### Como fazer
No texto sobre a DC Comics na década de 90, quais personagens sofreram os "choques de realidade" listados no primeiro parágrafo? Indique o que aconteceu com cada um.

### Texto do documento
⟨

Por um breve e marcante momento, na já bem distante década de 90, a DC Comics deu sucessivos “choques de realidade” no seu panteão: entre os eventos de maior impacto, Superman foi morto, Batman foi aleijado, Mulher-Maravilha foi destituída de seu título, Arqueiro Verde morreu em uma explosão, e o Lanterna Verde Hal Jordan perdeu a cidade e o juízo, tornando-se um vilão.
Parecia um tempo muito sombrio, mas era justamente o contrário: dando a impressão de que o tempo finalmente alcançou seus maiores nomes, a DC investiu num pesado movimento de legado, apresentando aos leitores uma forte onda de jovens substitutos, por parentesco ou afinidade: o Superboy havaiano, Jean-Paul Valley como Batman, Ártemis como a Mulher-Maravilha titular, o surgimento de Connor Hawke e Kyle Rayner, e muitos outros. Nem tudo era tão legal assim e, como esperado, tudo depois voltou a ser mais ou menos como sempre foi, – mas, sejamos honestos, foi bonito de acompanhar.

⟩

### Dados exibidos
⟨

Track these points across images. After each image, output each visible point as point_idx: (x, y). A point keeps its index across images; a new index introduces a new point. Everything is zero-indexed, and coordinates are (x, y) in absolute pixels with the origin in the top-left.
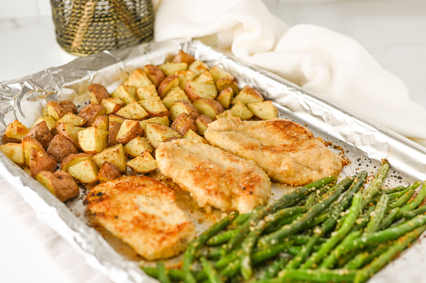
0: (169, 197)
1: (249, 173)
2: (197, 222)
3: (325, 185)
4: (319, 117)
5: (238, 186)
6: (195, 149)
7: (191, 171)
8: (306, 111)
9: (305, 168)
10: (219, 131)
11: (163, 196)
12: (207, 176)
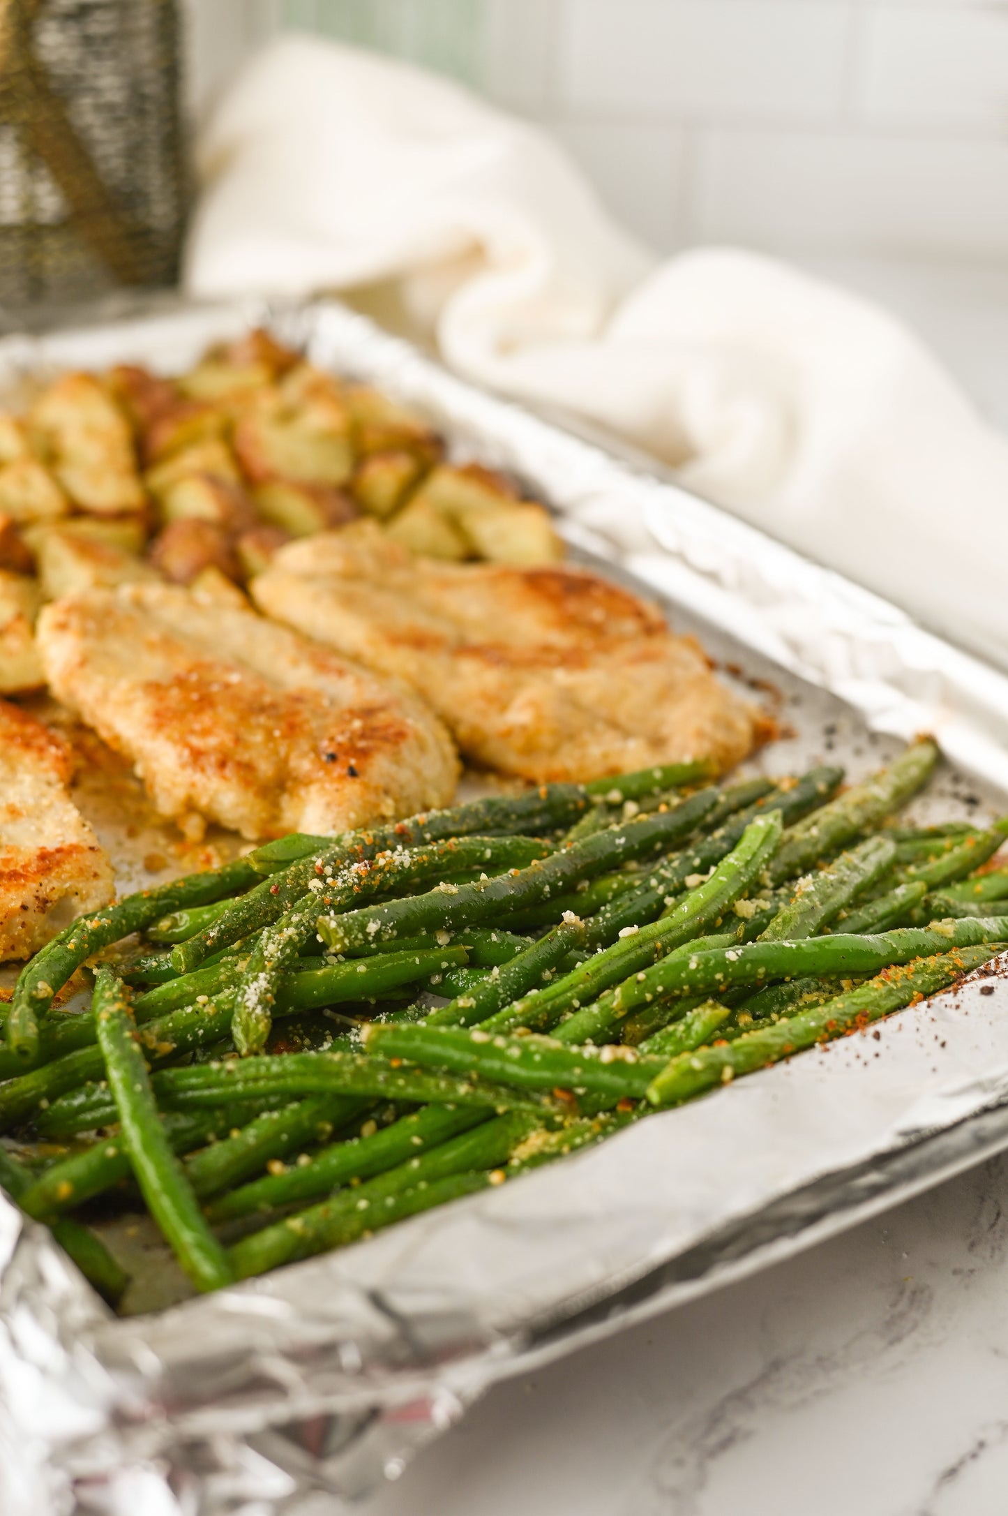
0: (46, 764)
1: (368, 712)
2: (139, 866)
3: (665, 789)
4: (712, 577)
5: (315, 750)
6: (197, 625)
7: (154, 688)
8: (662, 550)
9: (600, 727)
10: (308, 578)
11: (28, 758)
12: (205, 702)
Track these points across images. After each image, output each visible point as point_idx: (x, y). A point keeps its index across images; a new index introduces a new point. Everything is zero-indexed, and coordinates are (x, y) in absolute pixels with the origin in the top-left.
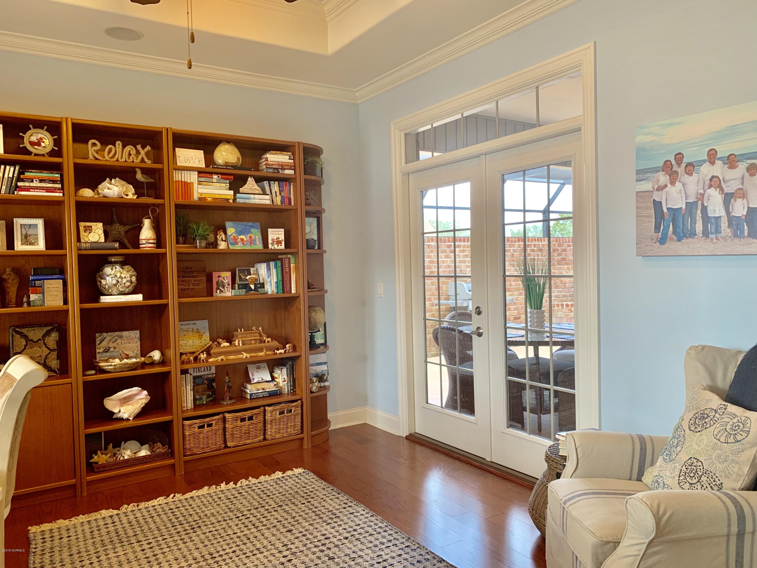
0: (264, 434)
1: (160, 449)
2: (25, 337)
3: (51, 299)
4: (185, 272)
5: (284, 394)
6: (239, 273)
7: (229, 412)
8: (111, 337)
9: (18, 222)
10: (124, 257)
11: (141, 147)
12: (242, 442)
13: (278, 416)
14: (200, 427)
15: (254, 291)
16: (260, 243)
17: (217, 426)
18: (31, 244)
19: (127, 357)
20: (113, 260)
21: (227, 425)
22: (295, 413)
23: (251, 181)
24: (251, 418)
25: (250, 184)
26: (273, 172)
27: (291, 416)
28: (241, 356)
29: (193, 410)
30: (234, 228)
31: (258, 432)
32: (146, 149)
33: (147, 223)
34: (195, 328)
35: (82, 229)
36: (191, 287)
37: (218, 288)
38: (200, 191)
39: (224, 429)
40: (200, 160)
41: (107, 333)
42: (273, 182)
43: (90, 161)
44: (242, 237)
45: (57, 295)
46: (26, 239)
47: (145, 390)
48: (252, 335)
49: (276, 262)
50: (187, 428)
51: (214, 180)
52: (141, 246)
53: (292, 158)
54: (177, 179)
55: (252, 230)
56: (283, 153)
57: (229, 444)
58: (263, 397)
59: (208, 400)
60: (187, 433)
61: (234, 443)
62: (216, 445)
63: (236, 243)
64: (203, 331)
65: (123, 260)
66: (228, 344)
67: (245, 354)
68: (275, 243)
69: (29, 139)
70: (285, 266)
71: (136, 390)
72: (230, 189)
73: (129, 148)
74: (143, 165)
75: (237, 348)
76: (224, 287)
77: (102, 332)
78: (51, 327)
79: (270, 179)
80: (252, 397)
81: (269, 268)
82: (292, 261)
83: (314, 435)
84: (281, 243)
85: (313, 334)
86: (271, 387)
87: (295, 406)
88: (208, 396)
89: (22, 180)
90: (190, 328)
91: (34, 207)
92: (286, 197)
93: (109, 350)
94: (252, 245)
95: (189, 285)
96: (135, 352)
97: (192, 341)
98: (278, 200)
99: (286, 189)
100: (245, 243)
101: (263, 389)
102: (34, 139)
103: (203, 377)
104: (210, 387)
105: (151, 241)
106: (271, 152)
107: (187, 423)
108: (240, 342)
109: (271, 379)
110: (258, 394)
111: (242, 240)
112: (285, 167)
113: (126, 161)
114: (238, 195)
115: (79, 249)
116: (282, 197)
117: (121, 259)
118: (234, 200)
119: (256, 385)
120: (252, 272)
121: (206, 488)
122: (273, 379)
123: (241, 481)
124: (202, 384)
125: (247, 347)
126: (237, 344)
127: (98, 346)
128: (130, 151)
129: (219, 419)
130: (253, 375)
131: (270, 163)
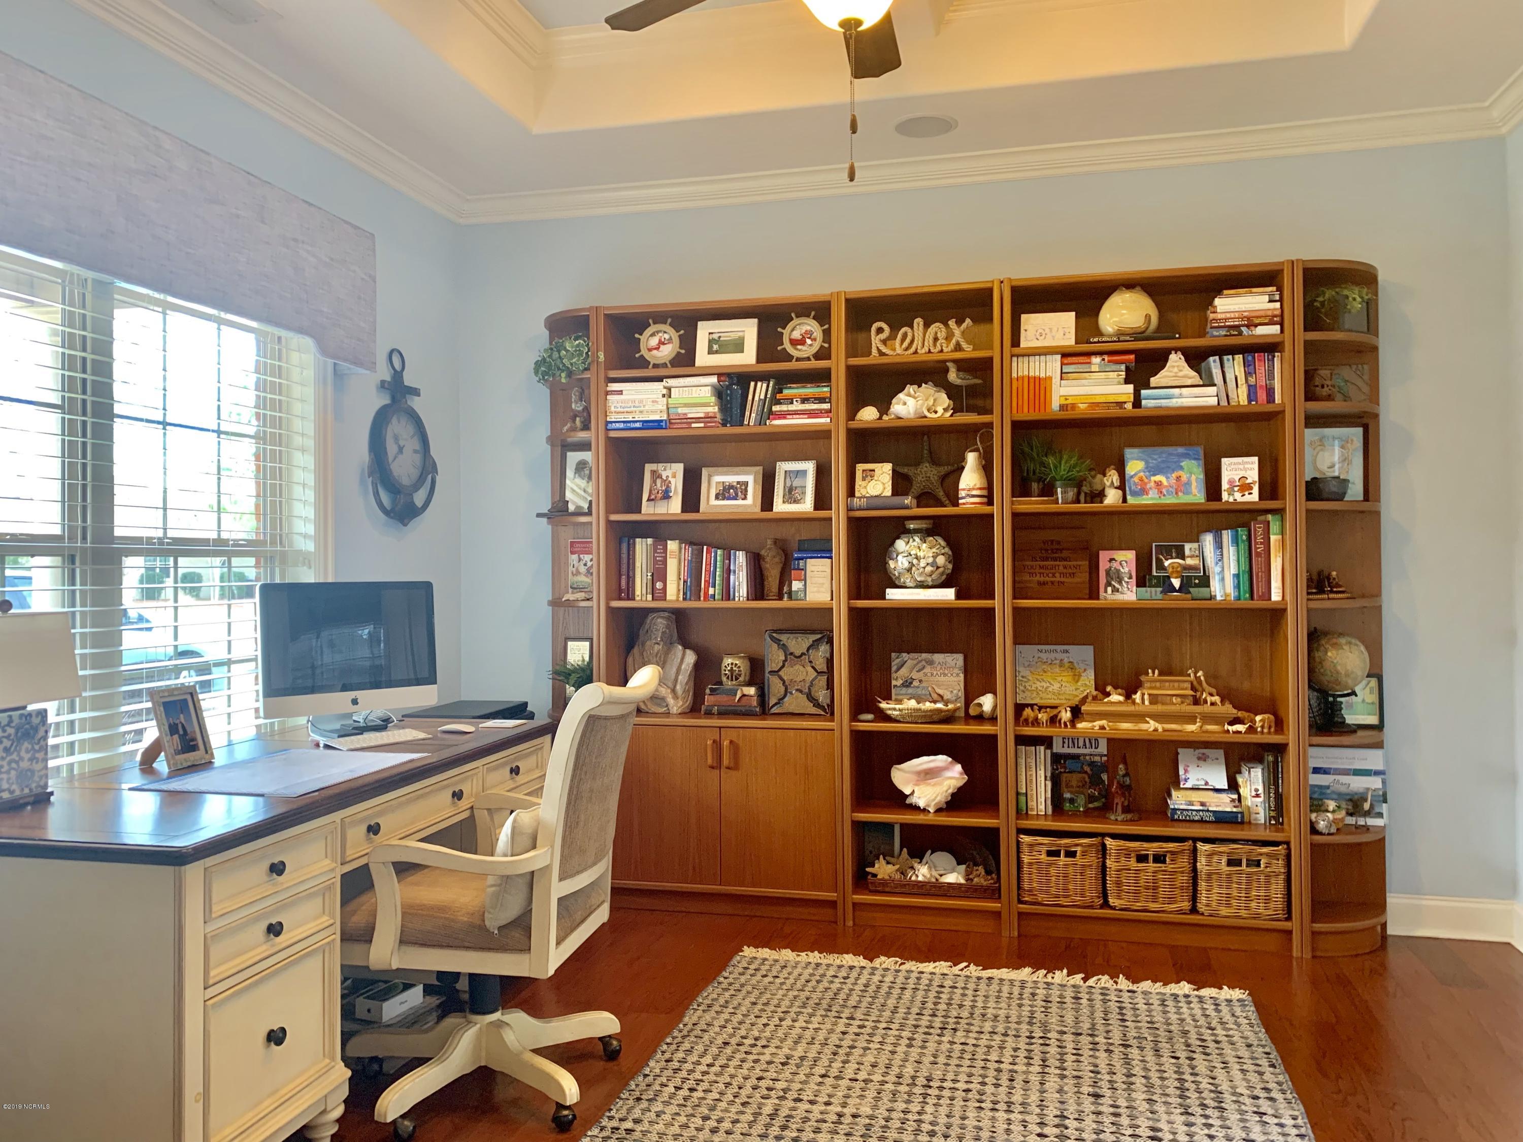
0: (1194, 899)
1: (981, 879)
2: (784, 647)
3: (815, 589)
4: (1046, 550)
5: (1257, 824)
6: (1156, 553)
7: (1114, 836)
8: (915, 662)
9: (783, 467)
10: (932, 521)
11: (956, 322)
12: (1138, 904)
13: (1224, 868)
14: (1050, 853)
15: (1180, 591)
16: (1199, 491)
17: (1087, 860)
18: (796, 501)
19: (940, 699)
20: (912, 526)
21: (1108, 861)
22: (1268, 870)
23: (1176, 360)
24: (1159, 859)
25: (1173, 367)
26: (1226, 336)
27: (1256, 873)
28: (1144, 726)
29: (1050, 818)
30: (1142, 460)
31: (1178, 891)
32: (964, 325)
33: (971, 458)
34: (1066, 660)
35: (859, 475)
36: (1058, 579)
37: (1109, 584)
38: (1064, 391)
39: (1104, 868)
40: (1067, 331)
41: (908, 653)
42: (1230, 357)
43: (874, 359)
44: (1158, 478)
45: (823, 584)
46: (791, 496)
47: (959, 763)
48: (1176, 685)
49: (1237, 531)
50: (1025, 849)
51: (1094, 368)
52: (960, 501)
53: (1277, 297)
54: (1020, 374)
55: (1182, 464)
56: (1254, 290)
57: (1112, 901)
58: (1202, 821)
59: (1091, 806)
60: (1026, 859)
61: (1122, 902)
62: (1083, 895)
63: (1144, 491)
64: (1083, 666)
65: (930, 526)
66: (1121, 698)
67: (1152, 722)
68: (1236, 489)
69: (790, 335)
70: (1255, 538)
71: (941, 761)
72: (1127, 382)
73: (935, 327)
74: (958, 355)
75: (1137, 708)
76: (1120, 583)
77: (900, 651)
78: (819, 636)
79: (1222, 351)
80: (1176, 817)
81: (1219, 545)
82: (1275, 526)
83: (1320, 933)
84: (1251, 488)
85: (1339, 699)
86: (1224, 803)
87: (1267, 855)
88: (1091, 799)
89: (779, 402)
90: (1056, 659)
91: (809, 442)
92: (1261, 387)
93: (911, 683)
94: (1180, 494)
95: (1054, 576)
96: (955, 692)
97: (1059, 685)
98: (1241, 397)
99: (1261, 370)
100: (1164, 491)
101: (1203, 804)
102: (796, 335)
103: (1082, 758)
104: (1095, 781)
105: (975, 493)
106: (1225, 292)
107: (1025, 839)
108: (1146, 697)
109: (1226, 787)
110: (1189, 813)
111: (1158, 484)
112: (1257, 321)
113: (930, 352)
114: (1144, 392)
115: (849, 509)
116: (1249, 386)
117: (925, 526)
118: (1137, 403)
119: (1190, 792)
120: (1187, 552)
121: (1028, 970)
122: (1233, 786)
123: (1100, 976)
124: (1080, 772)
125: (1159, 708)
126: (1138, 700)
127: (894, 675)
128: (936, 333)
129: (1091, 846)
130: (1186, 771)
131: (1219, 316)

⟩

### Sua resposta
- Superman: foi morto.
- Batman: foi aleijado.
- Mulher-Maravilha: foi destituída de seu título.
- Arqueiro Verde: morreu em uma explosão.
- Lanterna Verde Hal Jordan: perdeu a cidade e o juízo e tornou-se um vilão.